● **Excerpt**

------------------------------

The trends found in the overall population were consistent with the subgroups observed, although some differing trends were identified. First, the RAI of mode decreased, and the RAI of pain relief increased as MMD increased. In addition, the subgroups that used OTC acute medications more than 15 days per month (MOH group) tended to place more importance on method of delivery than pain reduction. Nevertheless, the overall trends were similar across all subgroups, suggesting that method of delivery was important to patients regardless of demographic or clinical characteristics.

Clinical Implications

The results of our patient preference study for migraine treatment indicate a high need for prompt pain relief in the acute setting. Contraindications and risks for patients with cardiovascular complications are challenges for existing treatments in the acute phase, and progression to medication overuse headache with frequent administration is a major concern. Therefore, new therapeutic agents with different mechanism of action and better safety profile than existing drugs are expected in Japan. Moreover, this study has shown that there is a need for oral rather than injectable prophylactic therapy. Thus, developing drugs that are both effective and safe in the acute phase and easy to administer for prophylaxis are important to develop. In addition to CGRP-related antibodies, gepants are already available in some countries, and CGRP-related drugs, including gepants, are recommended by experts as the first choice, especially for prophylaxis [30], which may also indicate the needs of patients with migraine.

------------------------------

● **What the task asks**
Write out the passage on migraine treatment preferences word for word, beginning at the words "The trends found" and stopping after "or clinical characteristics.".

● **Record set**
------------------------------

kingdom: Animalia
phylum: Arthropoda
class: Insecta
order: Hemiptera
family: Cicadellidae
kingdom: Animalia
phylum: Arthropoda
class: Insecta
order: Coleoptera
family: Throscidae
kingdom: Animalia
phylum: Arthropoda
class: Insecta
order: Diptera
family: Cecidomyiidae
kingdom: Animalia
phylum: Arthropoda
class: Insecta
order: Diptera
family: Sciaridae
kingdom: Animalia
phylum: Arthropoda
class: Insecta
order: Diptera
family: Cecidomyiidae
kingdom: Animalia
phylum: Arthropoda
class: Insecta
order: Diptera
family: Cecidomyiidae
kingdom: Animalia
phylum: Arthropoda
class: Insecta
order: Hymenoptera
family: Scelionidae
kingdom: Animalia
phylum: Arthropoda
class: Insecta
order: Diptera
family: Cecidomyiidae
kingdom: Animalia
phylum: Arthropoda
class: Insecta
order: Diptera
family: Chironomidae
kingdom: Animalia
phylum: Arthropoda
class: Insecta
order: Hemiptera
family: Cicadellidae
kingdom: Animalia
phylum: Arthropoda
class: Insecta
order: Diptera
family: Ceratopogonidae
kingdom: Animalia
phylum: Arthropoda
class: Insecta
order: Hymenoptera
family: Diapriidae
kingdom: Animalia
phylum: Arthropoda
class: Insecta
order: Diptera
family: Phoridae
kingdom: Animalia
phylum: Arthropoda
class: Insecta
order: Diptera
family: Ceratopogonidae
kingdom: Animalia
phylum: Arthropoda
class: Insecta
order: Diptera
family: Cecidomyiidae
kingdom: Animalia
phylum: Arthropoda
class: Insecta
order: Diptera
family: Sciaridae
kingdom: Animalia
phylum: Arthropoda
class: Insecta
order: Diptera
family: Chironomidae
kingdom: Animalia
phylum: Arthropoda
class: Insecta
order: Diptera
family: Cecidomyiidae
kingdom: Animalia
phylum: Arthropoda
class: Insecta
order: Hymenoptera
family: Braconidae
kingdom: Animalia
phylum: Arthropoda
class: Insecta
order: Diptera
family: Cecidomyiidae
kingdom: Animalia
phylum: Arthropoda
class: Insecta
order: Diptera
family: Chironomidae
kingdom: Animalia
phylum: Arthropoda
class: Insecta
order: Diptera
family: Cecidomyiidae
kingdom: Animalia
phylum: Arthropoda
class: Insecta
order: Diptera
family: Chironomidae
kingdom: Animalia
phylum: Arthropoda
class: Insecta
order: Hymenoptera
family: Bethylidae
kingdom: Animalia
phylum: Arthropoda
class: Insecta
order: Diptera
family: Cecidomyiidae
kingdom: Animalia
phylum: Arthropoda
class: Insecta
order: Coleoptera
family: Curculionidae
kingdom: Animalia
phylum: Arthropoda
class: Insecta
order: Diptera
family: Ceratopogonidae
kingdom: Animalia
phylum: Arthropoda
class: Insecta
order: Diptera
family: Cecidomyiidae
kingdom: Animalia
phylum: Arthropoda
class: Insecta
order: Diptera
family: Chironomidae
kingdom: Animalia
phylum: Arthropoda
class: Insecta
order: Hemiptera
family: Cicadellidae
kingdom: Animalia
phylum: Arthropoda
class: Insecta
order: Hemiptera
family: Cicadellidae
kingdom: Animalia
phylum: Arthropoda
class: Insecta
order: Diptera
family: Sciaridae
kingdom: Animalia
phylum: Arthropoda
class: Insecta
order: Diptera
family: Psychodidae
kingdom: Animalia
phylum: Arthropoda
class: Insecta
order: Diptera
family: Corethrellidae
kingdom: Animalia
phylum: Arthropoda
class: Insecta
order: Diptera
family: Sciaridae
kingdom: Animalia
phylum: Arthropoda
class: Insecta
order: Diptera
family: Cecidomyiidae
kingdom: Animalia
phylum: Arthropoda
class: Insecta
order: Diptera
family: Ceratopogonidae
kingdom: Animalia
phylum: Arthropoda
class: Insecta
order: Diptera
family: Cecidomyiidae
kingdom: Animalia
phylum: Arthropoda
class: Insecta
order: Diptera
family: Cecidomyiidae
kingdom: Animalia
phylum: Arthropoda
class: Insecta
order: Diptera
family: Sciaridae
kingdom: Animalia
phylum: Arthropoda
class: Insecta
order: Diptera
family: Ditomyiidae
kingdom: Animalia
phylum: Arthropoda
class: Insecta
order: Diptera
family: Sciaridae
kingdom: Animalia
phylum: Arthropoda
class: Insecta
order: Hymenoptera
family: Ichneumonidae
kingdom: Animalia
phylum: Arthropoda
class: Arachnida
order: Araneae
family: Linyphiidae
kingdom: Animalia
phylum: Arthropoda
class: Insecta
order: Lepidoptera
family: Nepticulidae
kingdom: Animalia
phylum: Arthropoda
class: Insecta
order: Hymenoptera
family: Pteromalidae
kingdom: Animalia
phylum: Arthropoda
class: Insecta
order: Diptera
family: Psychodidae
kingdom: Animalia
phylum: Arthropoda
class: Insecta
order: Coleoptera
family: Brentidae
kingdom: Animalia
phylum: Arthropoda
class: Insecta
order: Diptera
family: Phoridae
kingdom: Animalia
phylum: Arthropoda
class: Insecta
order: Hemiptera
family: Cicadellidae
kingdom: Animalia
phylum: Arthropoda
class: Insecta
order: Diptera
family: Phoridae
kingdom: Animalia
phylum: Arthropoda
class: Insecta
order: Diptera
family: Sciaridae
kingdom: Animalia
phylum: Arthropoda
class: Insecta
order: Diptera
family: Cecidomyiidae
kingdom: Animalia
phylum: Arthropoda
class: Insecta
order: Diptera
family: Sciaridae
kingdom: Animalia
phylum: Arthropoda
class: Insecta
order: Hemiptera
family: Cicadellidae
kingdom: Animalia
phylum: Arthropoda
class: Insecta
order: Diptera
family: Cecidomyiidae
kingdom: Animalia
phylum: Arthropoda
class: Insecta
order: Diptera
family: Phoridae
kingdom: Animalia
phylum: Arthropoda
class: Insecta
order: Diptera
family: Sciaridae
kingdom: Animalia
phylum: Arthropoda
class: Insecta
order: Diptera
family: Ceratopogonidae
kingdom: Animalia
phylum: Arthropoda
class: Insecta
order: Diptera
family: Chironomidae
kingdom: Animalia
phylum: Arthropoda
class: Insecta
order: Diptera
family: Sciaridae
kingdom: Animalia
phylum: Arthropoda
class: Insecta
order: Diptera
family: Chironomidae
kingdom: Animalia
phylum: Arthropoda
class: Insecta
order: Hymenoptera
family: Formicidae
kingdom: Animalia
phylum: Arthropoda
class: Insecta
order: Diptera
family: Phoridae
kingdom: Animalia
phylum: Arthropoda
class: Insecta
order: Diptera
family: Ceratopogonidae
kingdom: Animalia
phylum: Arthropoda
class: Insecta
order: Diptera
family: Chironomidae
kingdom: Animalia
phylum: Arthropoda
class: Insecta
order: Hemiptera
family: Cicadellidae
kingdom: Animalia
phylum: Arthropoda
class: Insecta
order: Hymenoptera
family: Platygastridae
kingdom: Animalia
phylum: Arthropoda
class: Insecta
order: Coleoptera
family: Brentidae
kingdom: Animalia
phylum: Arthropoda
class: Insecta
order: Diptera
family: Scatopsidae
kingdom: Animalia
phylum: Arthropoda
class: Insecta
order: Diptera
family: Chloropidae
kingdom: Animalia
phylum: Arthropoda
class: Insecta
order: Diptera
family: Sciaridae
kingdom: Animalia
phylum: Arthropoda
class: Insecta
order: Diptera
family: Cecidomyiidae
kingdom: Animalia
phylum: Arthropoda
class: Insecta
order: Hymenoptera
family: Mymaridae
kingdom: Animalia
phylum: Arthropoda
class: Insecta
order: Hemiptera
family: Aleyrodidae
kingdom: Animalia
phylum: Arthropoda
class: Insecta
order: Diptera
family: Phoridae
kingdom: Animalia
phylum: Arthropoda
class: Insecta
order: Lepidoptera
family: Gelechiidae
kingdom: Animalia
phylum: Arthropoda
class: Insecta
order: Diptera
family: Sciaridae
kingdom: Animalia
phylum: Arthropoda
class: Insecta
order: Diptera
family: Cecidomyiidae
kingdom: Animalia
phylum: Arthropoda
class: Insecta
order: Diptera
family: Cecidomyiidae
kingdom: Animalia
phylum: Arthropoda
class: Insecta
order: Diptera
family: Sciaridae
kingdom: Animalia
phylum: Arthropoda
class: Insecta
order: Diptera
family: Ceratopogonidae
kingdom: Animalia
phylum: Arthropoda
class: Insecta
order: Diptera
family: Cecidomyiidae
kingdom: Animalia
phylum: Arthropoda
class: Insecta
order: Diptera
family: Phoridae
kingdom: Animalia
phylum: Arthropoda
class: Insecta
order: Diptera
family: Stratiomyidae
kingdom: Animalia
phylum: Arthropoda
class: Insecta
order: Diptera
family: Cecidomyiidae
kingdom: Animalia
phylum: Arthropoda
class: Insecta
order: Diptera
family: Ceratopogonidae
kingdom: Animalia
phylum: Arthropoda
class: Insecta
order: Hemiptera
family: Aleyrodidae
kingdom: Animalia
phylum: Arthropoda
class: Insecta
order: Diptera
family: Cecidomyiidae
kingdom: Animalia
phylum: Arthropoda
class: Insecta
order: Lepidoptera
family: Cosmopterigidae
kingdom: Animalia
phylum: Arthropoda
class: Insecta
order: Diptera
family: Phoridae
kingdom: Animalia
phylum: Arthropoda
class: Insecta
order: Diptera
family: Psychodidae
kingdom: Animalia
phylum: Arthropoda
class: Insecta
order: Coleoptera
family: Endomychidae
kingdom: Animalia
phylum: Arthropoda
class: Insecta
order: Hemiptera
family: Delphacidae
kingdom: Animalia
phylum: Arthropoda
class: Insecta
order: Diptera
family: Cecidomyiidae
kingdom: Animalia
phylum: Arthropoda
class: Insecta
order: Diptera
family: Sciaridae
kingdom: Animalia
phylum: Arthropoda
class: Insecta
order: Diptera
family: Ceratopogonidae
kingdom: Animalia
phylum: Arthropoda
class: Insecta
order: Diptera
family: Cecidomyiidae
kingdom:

------------------------------

● **Result**
The trends found in the overall population were consistent with the subgroups observed, although some differing trends were identified. First, the RAI of mode decreased, and the RAI of pain relief increased as MMD increased. In addition, the subgroups that used OTC acute medications more than 15 days per month (MOH group) tended to place more importance on method of delivery than pain reduction. Nevertheless, the overall trends were similar across all subgroups, suggesting that method of delivery was important to patients regardless of demographic or clinical characteristics.